I twirl my hair around my finger. ‘What do you mean, complicated? What happened?’

‘Just stuff,’ he says.

‘Ah, Mr Mysterious, hey?’

‘Why is my past important anyway?’ he asks cheerfully. ‘I’m a different person now. I’m looking ahead, not behind. All those girls are irrelevant. Does that reassure you?’

‘I’m not asking you because I feel threatened or insecure. I’m just curious because the past shapes us all.’

‘Yeah, the past sure does shape us,’ he says dryly.

‘You said life got complicated ... I just wanted to know what you meant by that.’

‘I won’t be hostage to my past,’ he says. ‘Some things you want to keep out of the present.’

‘Aydin, I have no idea what you’re talking about,’ I say impatiently.

‘Give me some time, Esma,’ he says. ‘There’s plenty of time to focus on the past. Let’s just enjoy now.’

I pluck at my pillow. You know what? I don’t need Aydin’s confessions, I don’t need to know everything about him. If information is power, then there must be a power in withdrawing any interest in that information.

So I change the subject.

Ruby and I are getting ready for the boot-camp party. Ruby is all boobs and long legs tonight, in a short white Grecian dress and killer heels. Her hair looks magnificent, spiralling down her back, highlights dancing off each curl. She’ d stop traffic.

‘I’m cheering for Aydin,’ she says as she runs the hair straightener through my hair. I’ve been filling her in on what’s been happening. ‘There are some things you just can’t put up with in a guy. Being a tight-arse, for example. Being a mummy’s boy. And being the jealous type.’

I sigh heavily. ‘Yes, I know, Ruby,’ I say. ‘But I don’t think Metin’s the psycho-jealous type.’

‘There are no acceptable degrees of jealousy. You either trust or you don’t.’

I nod slowly. ‘But ...’

‘But what?’

‘But I honestly think he’s just reacting to what happened to him and once he feels secure with me he’ll relax.’

Ruby rests the straightener on the dressing table and rolls her eyes. ‘Esma,’ she thunders, ‘he’s got some serious emotional baggage. And you’re still in interview mode, on your best behaviour, but Metin’s already got two strikes against him. Cut it off now before it starts to get messy.’

I stand up and rub some serum in my hair. ‘Yeah, I know, I know,’ I say wearily. ‘I’m meeting Aydin for lunch tomorrow afternoon, then I’m having dinner with Metin in the evening.’ I put my face in my hands. ‘Ruby! This is shocking! My mum’s to blame. It’s all her fault: “What if you miss out on your
kismet
?”’ I say, mimicking my mother’s voice. ‘I feel like an absolute bitch!’

‘So it’s time to make a decision and ignore all that fairytale destiny talk.’

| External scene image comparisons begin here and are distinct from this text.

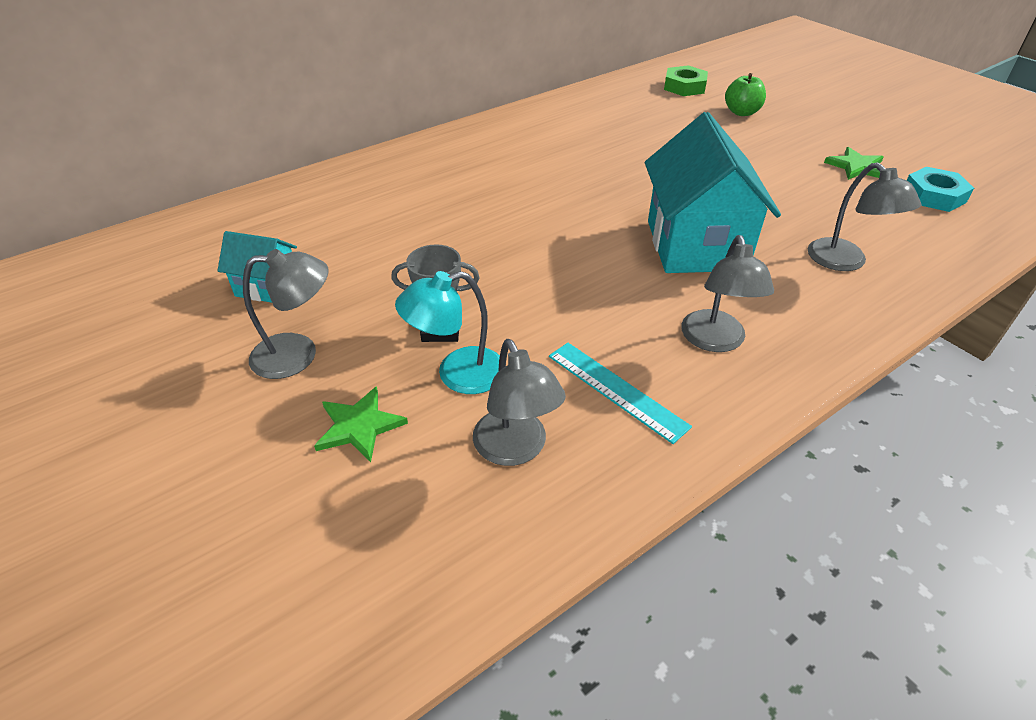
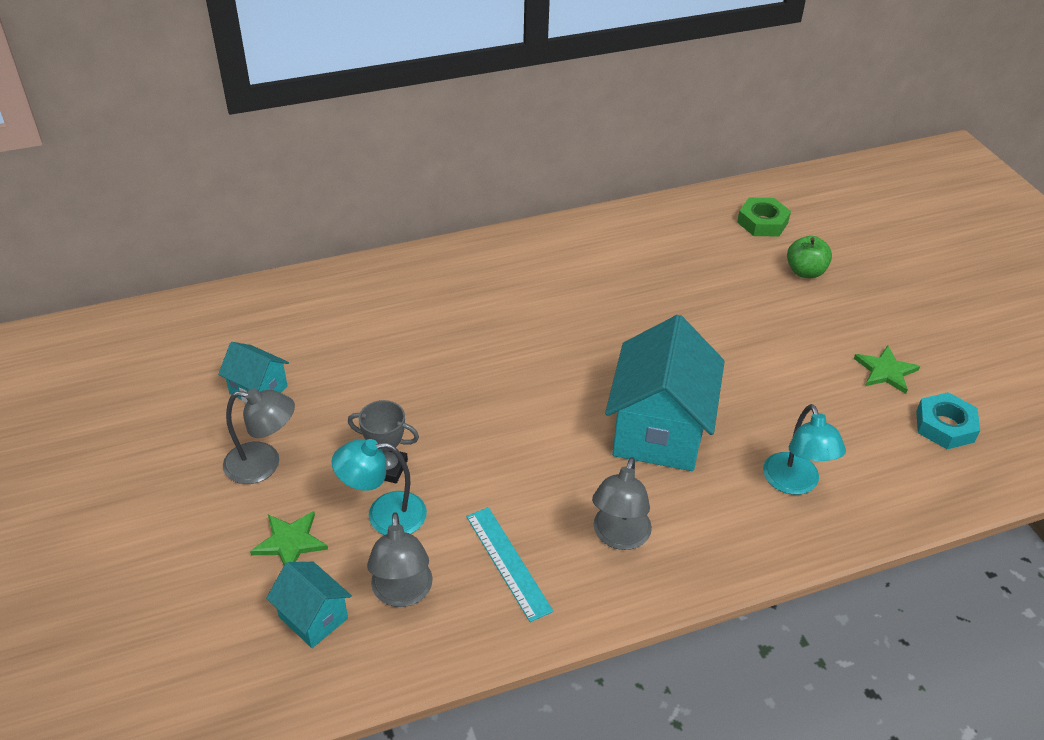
camera: 15 degrees right, 0 degrees up
(420, 502) = (313, 618): none -> turquoise house
(845, 262) = (794, 483): grey lamp -> turquoise lamp

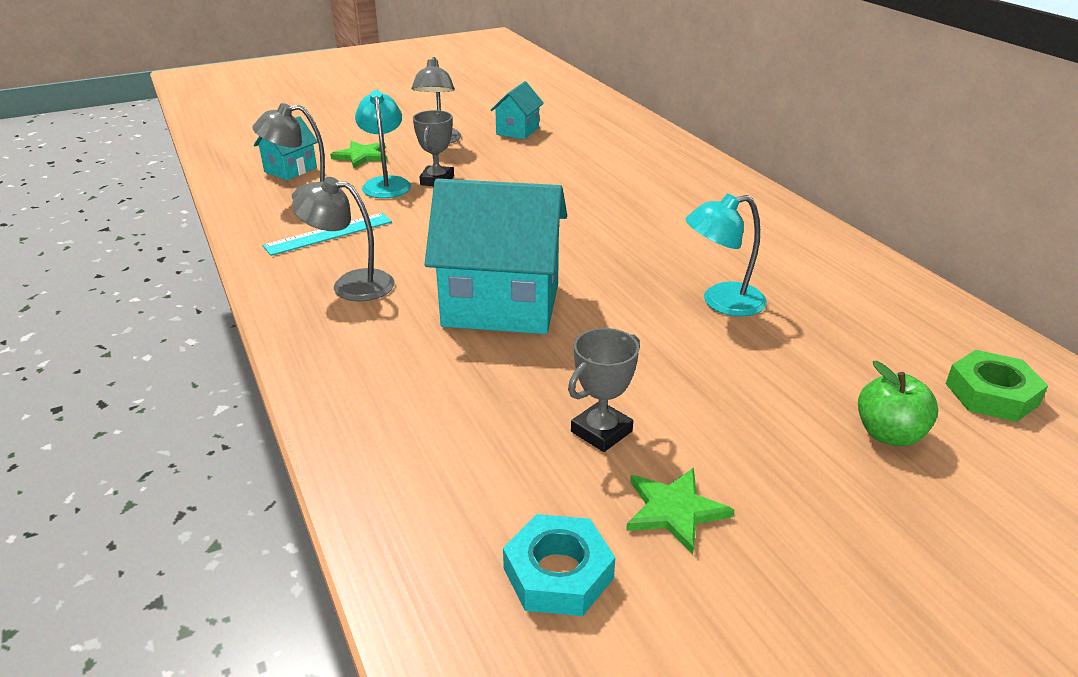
camera: 85 degrees right, 10 degrees down
(794, 483) = (424, 401): turquoise lamp -> turquoise lamp (721, 302)
(818, 392) = (601, 431): none -> grey trophy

I groan loudly. ‘I’m going to make a decision tomorrow night.’

‘Good girl.’

Don’t think the irony isn’t lost on me. I’m getting to know two guys at the same time and possibly rejecting one because I think he has an unreasonable paranoia about being betrayed. I need to make a decision and take a risk. It’s only fair. Not to mention that, under the circumstances, I feel like a major hypocrite trying to convince Metin to trust me.